* The records
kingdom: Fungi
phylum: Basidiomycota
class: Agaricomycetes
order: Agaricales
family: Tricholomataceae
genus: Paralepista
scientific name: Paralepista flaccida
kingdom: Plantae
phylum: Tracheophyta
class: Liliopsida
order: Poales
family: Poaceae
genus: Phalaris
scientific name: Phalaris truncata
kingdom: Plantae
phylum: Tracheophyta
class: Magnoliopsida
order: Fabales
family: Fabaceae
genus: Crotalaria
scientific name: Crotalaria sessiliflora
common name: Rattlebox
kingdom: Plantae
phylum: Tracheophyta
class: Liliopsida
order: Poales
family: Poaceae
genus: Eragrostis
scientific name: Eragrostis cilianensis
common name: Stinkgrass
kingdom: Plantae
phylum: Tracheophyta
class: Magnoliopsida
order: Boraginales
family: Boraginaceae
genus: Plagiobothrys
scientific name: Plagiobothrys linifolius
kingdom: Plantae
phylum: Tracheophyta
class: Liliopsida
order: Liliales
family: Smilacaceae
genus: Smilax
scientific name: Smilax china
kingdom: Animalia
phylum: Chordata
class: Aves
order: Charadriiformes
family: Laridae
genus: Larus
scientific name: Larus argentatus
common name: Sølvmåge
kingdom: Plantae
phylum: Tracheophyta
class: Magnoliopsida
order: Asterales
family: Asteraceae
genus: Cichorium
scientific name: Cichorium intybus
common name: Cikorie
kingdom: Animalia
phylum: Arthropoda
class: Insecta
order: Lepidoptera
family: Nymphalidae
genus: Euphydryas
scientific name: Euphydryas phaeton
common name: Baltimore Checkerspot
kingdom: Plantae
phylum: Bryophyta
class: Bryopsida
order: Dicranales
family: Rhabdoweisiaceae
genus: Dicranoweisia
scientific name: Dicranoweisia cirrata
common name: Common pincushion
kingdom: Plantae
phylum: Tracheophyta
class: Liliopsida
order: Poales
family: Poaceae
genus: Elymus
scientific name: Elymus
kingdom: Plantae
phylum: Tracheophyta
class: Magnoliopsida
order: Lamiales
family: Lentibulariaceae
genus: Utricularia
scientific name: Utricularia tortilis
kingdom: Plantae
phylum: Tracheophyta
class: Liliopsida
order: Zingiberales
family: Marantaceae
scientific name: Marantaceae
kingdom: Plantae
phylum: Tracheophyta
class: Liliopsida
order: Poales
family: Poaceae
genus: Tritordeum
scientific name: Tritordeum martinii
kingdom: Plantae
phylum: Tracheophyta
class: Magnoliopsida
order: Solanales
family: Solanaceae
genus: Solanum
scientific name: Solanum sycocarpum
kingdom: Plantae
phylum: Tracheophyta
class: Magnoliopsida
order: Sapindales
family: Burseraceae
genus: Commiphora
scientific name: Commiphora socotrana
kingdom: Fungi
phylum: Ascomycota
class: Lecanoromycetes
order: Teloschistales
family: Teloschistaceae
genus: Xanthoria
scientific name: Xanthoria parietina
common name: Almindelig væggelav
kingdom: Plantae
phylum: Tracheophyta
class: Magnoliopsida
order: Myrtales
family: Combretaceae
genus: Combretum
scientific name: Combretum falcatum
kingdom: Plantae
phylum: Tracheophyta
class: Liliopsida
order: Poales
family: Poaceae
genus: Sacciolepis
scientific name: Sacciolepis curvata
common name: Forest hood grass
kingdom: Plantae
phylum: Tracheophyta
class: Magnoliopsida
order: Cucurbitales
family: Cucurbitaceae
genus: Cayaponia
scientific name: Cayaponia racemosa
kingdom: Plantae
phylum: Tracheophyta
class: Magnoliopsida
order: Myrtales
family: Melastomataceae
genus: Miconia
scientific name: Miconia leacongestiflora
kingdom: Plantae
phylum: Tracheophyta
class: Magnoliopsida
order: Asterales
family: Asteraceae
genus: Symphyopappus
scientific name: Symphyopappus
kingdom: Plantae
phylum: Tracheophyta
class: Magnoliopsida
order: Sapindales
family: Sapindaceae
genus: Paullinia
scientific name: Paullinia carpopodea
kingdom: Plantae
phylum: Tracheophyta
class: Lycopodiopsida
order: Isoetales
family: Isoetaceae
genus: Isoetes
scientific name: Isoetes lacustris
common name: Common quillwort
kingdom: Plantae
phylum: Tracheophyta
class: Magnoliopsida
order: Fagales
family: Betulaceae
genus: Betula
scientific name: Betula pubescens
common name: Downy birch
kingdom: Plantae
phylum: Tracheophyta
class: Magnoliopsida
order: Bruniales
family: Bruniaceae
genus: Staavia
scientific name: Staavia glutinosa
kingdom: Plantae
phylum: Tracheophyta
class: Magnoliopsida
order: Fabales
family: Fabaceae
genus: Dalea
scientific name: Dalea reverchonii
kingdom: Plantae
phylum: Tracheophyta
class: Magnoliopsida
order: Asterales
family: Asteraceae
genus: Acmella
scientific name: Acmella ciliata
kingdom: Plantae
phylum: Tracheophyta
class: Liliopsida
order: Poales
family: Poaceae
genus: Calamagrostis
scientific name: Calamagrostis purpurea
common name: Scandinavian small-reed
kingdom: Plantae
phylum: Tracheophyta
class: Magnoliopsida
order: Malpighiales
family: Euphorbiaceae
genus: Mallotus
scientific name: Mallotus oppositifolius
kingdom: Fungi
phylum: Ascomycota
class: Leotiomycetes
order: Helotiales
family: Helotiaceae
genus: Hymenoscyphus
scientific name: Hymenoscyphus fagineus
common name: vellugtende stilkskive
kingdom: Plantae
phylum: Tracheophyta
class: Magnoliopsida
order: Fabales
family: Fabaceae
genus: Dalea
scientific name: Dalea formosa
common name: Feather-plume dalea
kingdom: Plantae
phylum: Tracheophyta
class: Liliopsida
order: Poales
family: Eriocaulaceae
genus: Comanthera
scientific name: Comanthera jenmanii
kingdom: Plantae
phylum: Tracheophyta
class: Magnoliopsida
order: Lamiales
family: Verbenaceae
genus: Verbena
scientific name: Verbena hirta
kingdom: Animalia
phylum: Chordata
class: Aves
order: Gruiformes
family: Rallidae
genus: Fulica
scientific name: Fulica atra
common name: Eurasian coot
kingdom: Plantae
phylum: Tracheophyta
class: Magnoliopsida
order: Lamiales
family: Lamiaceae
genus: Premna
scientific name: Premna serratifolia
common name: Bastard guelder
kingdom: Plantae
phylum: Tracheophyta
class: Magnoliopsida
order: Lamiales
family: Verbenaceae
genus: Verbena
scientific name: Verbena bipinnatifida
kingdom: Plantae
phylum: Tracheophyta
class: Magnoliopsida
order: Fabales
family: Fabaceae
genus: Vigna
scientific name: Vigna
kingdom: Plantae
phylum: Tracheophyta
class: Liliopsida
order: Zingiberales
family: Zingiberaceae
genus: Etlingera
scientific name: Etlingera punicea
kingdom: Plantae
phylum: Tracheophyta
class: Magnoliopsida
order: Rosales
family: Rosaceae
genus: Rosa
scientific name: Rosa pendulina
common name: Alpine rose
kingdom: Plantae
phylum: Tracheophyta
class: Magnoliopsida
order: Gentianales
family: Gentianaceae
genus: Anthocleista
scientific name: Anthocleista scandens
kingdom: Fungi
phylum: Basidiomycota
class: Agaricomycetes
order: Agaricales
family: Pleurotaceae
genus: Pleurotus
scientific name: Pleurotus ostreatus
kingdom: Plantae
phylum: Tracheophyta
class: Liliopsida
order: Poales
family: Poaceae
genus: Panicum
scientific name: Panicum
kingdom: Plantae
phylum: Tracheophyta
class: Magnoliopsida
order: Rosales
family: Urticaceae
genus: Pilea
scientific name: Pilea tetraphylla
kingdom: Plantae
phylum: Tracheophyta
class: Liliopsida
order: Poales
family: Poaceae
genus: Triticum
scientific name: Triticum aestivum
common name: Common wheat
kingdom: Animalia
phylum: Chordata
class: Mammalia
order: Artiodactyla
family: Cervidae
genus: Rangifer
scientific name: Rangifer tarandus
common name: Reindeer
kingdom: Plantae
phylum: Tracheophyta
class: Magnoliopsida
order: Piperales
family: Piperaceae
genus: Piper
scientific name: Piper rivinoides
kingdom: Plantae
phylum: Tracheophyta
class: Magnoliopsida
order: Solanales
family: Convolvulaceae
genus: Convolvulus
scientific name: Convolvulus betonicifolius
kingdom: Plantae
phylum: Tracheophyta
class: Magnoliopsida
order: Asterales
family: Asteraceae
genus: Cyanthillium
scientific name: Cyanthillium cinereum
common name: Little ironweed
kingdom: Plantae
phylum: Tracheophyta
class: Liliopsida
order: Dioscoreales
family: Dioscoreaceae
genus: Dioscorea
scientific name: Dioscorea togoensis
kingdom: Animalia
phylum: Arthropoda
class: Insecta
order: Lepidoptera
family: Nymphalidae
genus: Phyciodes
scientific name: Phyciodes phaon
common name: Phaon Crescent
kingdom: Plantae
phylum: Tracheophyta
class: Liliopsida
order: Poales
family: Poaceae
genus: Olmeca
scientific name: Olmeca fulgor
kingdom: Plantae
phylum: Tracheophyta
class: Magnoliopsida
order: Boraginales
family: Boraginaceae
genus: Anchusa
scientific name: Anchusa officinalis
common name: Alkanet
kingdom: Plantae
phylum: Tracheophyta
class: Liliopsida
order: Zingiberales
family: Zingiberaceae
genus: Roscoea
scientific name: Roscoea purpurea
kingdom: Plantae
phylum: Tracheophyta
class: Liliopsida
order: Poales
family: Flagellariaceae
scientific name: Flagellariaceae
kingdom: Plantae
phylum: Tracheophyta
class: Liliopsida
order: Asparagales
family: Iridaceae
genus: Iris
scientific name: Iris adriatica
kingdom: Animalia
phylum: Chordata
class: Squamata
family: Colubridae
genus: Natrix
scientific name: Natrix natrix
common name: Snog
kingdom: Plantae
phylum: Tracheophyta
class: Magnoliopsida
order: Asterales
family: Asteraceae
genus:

* Your task
Copy out the lines of the entries verbatim, starting with the line that contains "common name: Downy birch" and ending with the line that contains "genus: Calamagrostis", including both of those lines.

* Answer for the task
common name: Downy birch
kingdom: Plantae
phylum: Tracheophyta
class: Magnoliopsida
order: Bruniales
family: Bruniaceae
genus: Staavia
scientific name: Staavia glutinosa
kingdom: Plantae
phylum: Tracheophyta
class: Magnoliopsida
order: Fabales
family: Fabaceae
genus: Dalea
scientific name: Dalea reverchonii
kingdom: Plantae
phylum: Tracheophyta
class: Magnoliopsida
order: Asterales
family: Asteraceae
genus: Acmella
scientific name: Acmella ciliata
kingdom: Plantae
phylum: Tracheophyta
class: Liliopsida
order: Poales
family: Poaceae
genus: Calamagrostis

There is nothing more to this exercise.